---- Recorded data
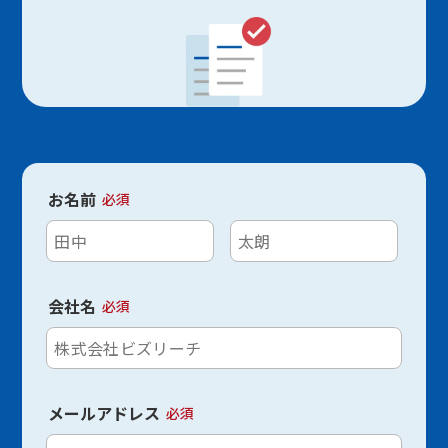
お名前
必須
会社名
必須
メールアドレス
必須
--------
---- Recorded data
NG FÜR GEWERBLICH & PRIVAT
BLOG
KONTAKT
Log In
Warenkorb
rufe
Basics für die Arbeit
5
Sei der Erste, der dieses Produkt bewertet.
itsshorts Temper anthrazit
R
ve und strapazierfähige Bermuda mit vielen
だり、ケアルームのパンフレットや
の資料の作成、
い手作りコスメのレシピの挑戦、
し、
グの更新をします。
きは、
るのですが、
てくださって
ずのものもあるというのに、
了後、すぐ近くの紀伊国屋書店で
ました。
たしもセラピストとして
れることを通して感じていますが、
--------
> _Task requirements_
Copy, exactly and only, the lines above that begin with the one containing "Basics für die Arbeit" and finish with the one containing "れることを通して感じていますが、".

> _Answer to the problem_
Basics für die Arbeit
5
Sei der Erste, der dieses Produkt bewertet.
itsshorts Temper anthrazit
R
ve und strapazierfähige Bermuda mit vielen
だり、ケアルームのパンフレットや
の資料の作成、
い手作りコスメのレシピの挑戦、
し、
グの更新をします。
きは、
るのですが、
てくださって
ずのものもあるというのに、
了後、すぐ近くの紀伊国屋書店で
ました。
たしもセラピストとして
れることを通して感じていますが、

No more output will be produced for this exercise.